Nessun fuoripista e un paio di segnali

È andata come doveva andare. Ignazio Cassis è stato riconfermato (anche con un risultato migliore di quanto si potesse immaginare alla vigilia), mentre con l’elezione di Beat Jans l’Assemblea federale ha scelto un candidato ufficiale del ticket socialista. Il realismo ha prevalso sulle voci e sulle speculazioni che hanno fatto da sfondo alla campagna per il rinnovo generale del Governo. I veri o presunti piani segreti per estromettere il consigliere federale ticinese e il tentativo temerario dei Verdi di strappare un seggio al PLR sono naufragati di fronte alla volontà di stabilità e concordanza, che passa dal mantenimento degli equilibri acquisiti. Chi più chi meno, i partiti governativi si sono attenuti ai patti. Nessuno aveva interesse a creare sin dall’inizio una rottura, foriera di reazioni a catena dagli esiti imprevedibili. Su per giù, valgono le stesse regole della montagna: meglio restare sui percorsi segnalati, perché quando si inizia a sciare fuori pista si possono causare valanghe destinate a travolgere i compagni d’escursione. A Palazzo, tutti i partiti di Governo hanno portato a casa il risultato, evitando di nuocersi a vicenda. Si potrà ripartire da dove si era rimasti, senza traumi. I problemi da affrontare non aspettano: l’approvvigionamento energetico (e il clima), i costi della salute, la stabilizzazione del primo pilastro previdenziale, le finanze, i rapporti con Bruxelles e la questione della neutralità, tanto per citare i principali.
Per Cassis si ipotizzava una rielezione risicata. Il capo del DFAE, invece, pur trovandosi di nuovo sotto attacco ha ottenuto più voti di quattro anni fa. In parte è un riconoscimento del lavoro svolto e in parte un buon viatico per affrontare i prossimi impegni di politica estera, a cominciare dal «dossier» europeo, pronto a ripartire su basi diverse ma destinato a misurarsi con i problemi di sempre: il ruolo della Corte di giustizia europea nella risoluzione delle divergenze, la ripresa del diritto comunitario e la difesa dei salari. La riconferma del magistrato ticinese è importante anche per la Svizzera italiana, nell’ottica del rispetto del principio costituzionale della rappresentazione delle componenti linguistiche.
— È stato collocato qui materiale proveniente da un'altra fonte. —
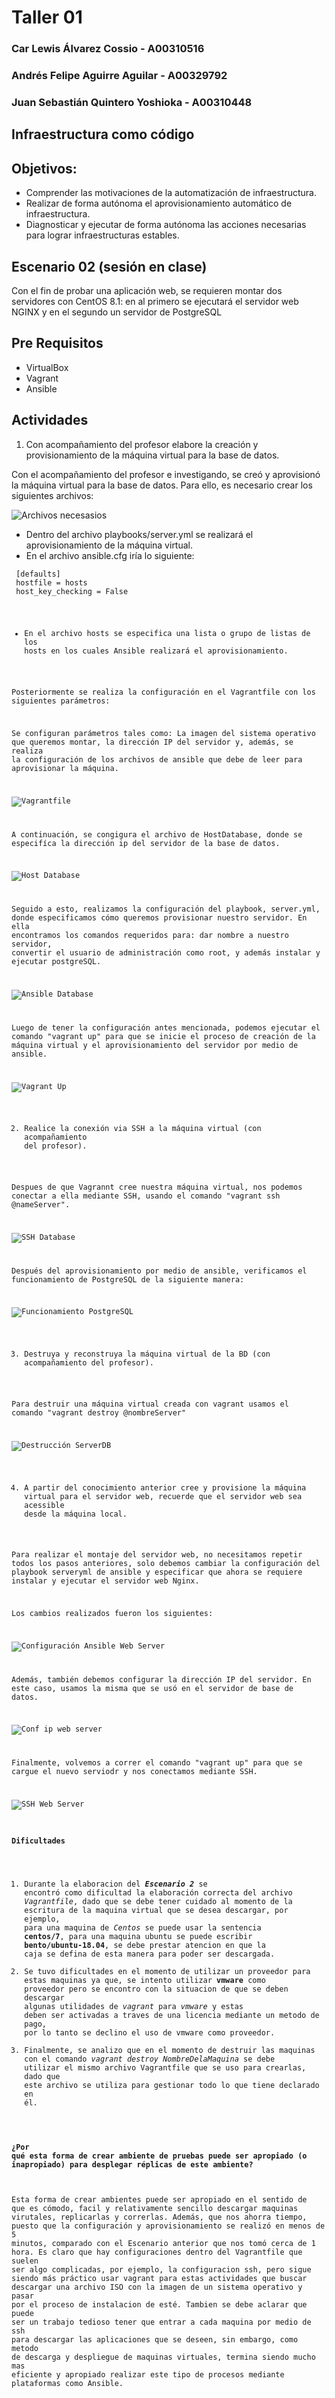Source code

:# Taller 01

### Car Lewis Álvarez Cossio - A00310516
### Andrés Felipe Aguirre Aguilar - A00329792
### Juan Sebastián Quintero Yoshioka - A00310448

## Infraestructura como código
## Objetivos:
- Comprender las motivaciones de la automatización de infraestructura.
- Realizar de forma autónoma el aprovisionamiento automático de infraestructura.
- Diagnosticar y ejecutar de forma autónoma las acciones necesarias para lograr infraestructuras estables.

## Escenario 02 (sesión en clase)

Con el fin de probar una aplicación web, se requieren montar dos servidores con CentOS 8.1: en al primero se ejecutará el servidor web NGINX y en el segundo un servidor de PostgreSQL

## Pre Requisitos

- VirtualBox
- Vagrant
- Ansible

## Actividades

1. Con acompañamiento del profesor elabore la creación y provisionamiento de la máquina virtual para la base de datos.

Con el acompañamiento del profesor e investigando, se creó y aprovisionó la máquina virtual para la base de datos. Para ello, es necesario crear los siguientes archivos:

![Archivos necesasios](/taller01/imagenes/ArchivosNecesarios.png)

- Dentro del archivo playbooks/server.yml se realizará el aprovisionamiento de la máquina virtual.
- En el archivo ansible.cfg iría lo siguiente: 

<code> [defaults] </code> <br>
<code> hostfile = hosts </code> <br>
<code> host_key_checking = False

- En el archivo hosts se especifica una lista o grupo de listas de los hosts en los cuales Ansible realizará el aprovisionamiento.

Posteriormente se realiza la configuración en el Vagrantfile con los siguientes parámetros:

Se configuran parámetros tales como: La imagen del sistema operativo que queremos montar, la dirección IP del servidor y, además, se realiza la configuración de los archivos de ansible que debe de leer para aprovisionar la máquina.

![Vagrantfile](/taller01/imagenes/Vagrant.png)

A continuación, se congigura el archivo de HostDatabase, donde se especifíca la dirección ip del servidor de la base de datos.

![Host Database](/taller01/imagenes/HostDatabase.png)

Seguido a esto, realizamos la configuración del playbook, server.yml, donde especificamos cómo queremos provisionar nuestro servidor. En ella encontramos los comandos requeridos para: dar nombre a nuestro servidor, convertir el usuario de administración como root, y además instalar y ejecutar postgreSQL.

![Ansible Database](/taller01/imagenes/AnsibleDatabase.png)

Luego de tener la configuración antes mencionada, podemos ejecutar el comando "vagrant up" para que se inicie el proceso de creación de la máquina virtual y el aprovisionamiento del servidor por medio de ansible.

![Vagrant Up](/taller01/imagenes/VagrantUP.png)

2. Realice la conexión via SSH a la máquina virtual (con acompañamiento del profesor).

Despues de que Vagrannt cree nuestra máquina virtual, nos podemos conectar a ella mediante SSH, usando el comando "vagrant ssh @nameServer".

![SSH Database](/taller01/imagenes/SSHDatabase.png)

Después del aprovisionamiento por medio de ansible, verificamos el funcionamiento de PostgreSQL de la siguiente manera:

![Funcionamiento PostgreSQL](/taller01/imagenes/PostgresFuncionando.png)

3. Destruya y reconstruya la máquina virtual de la BD (con acompañamiento del profesor).

Para destruir una máquina virtual creada con vagrant usamos el comando "vagrant destroy @nombreServer"

![Destrucción ServerDB](/taller01/imagenes/VagrantDestroy.png)

4. A partir del conocimiento anterior cree y provisione la máquina virtual para el servidor web, recuerde que el servidor web sea acessible desde la máquina local.

Para realizar el montaje del servidor web, no necesitamos repetir todos los pasos anteriores, solo debemos cambiar la configuración del playbook serveryml de ansible y especificar que ahora se requiere instalar y ejecutar el servidor web Nginx.

Los cambios realizados fueron los siguientes:

![Configuración Ansible Web Server](/taller01/imagenes/AnsibleWebServer.png)

Además, también debemos configurar la dirección IP del servidor. En este caso, usamos la misma que se usó en el servidor de base de datos.

![Conf ip web server](/taller01/imagenes/HostWebServer.png)

Finalmente, volvemos a correr el comando "vagrant up" para que se cargue el nuevo serviodr y nos conectamos mediante SSH.

![SSH Web Server](/taller01/imagenes/SSHandHttpdRunning.png)

#### Dificultades

1. Durante la elaboracion del ***Escenario 2*** se encontró como dificultad la elaboración correcta del archivo *Vagrantfile*, dado que se debe tener cuidado al momento de la escritura de la maquina virtual que se desea descargar, por ejemplo, para una maquina de *Centos* se puede usar la sentencia **centos/7**, para una maquina ubuntu se puede escribir **bento/ubuntu-18.04**, se debe prestar atencion en que la caja se defina de esta manera para poder ser descargada.
2. Se tuvo dificultades en el momento de utilizar un proveedor para estas maquinas ya que, se intento utilizar **vmware** como proveedor pero se encontro con la situacion de que se deben descargar algunas utilidades de *vagrant* para *vmware* y estas deben ser activadas a traves de una licencia mediante un metodo de pago, por lo tanto se declino el uso de vmware como proveedor.
3. Finalmente, se analizo que en el momento de destruir las maquinas con el comando *vagrant destroy NombreDelaMaquina* se debe utilizar el mismo archivo Vagrantfile que se uso para crearlas, dado que este archivo se utiliza para gestionar todo lo que tiene declarado en él.

#### ¿Por qué esta forma de crear ambiente de pruebas puede ser apropiado (o inapropiado) para desplegar réplicas de este ambiente?

Esta forma de crear ambientes puede ser apropiado en el sentido de que es cómodo, facil y relativamente sencillo descargar maquinas virutales, replicarlas y correrlas. Además, que nos ahorra tiempo, puesto que la configuración y aprovisionamiento se realizó en menos de 5 minutos, comparado con el Escenario anterior que nos tomó cerca de 1 hora. Es claro que hay configuraciones dentro del Vagrantfile que suelen ser algo complicadas, por ejemplo, la configuracion ssh, pero sigue siendo más práctico usar vagrant para estas actividades que buscar descargar una archivo ISO con la imagen de un sistema operativo y pasar por el proceso de instalacion de esté. Tambien se debe aclarar que puede ser un trabajo tedioso tener que entrar a cada maquina por medio de ssh para descargar las aplicaciones que se deseen, sin embargo, como metodo de descarga y despliegue de maquinas virtuales, termina siendo mucho mas eficiente y apropiado realizar este tipo de procesos mediante plataformas como Ansible.
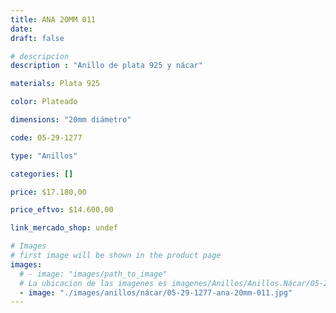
 ```yaml
---
title: ANA 20MM 011
date: 
draft: false

# descripcion
description : "Anillo de plata 925 y nácar"

materials: Plata 925

color: Plateado

dimensions: "20mm diámetro"

code: 05-29-1277

type: "Anillos"

categories: []

price: $17.180,00

price_eftvo: $14.600,00

link_mercado_shop: undef

# Images
# first image will be shown in the product page
images:
  # - image: "images/path_to_image"
  # La ubicacion de las imagenes es imagenes/Anillos/Anillos.Nácar/05-29-1277-ana-20mm-011
  - image: "./images/anillos/nácar/05-29-1277-ana-20mm-011.jpg"
---
```

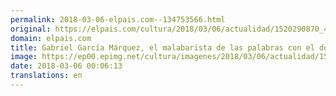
```yaml
---
permalink: 2018-03-06-elpais.com--134753566.html
original: https://elpais.com/cultura/2018/03/06/actualidad/1520290870_404126.html#?ref=rss&format=simple&link=link
domain: elpais.com
title: Gabriel García Márquez, el malabarista de las palabras con el don de escribir
image: https://ep00.epimg.net/cultura/imagenes/2018/03/06/actualidad/1520290870_404126_1520290932_rrss_normal.jpg
date: 2018-03-06 00:06:13
translations: en
---
```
A differenza dell’anno scorso, non ci sono state sorprese in casa socialista. Partito nel ruolo di favorito, il presidente del Governo cantonale di Basilea Beat Jans è stato eletto al terzo scrutinio. Dopo cinquant’anni - l’ultimo fu Hans-Peter Tschudi - la città-cantone ha di nuovo un consigliere federale. A Jans, già consigliere nazionale per dieci anni, sono state riconosciute l’esperienza esecutiva e, verosimilmente, anche una disponibilità al compromesso migliore del suo giovane concorrente diretto Jon Pult, uscito a pezzi da questa tornata. L’aver fatto parte della Gioventù socialista non ha aiutato il grigionese. Pur non essendo un candidato ufficiale, o forse proprio per questo, il «senatore» zurighese Daniel Jositsch ha funto ancora da terzo incomodo, raccogliendo parecchi consensi in tutti e tre gli scrutini, sempre conclusi in seconda posizione. Il sostegno di cui ha beneficiato va letto anche come un monito per il vertice del Partito socialista, che agli occhi di non pochi rappresentanti dei partiti borghesi ha presentato un ticket troppo sbilanciato a sinistra. Il PS si trova ora con due grattacapi. Innanzitutto la posizione dello stesso Jositsch, che anche ieri (al pari dell’anno scorso) non è intervenuto alla tribuna per dire che non era in corsa e chiedere di far convergere i suoi consensi sui due candidati ufficiali (il più penalizzato dal suo silenzio è stato Pult). Difficile che il rapporto, ormai logoro, possa essere ricucito. In secondo luogo, i rapporti con i loro alleati Verdi, contrariati per lo scarso sostegno ricevuto dal candidato ecologista al Consiglio federale e per l’appoggio alla riconferma dei due seggi del PLR.
In generale: ieri le regole (non scritte) del gioco sono state rispettate perché nessuno aveva interesse a violarle. Ma al di là della questione politica e personale, i voti a Jositsch suonano anche come un segnale che comincia a serpeggiare una certa insofferenza per il potere dei partiti nella designazione dei candidati e che l’Assemblea federale gradirebbe riprendersi le sue libertà. Quanto alla formula magica, ha superato ancora una volta il test, ma a medio termine, se proseguiranno gli attuali trend elettorali, potrebbe rendersi necessario un ripensamento.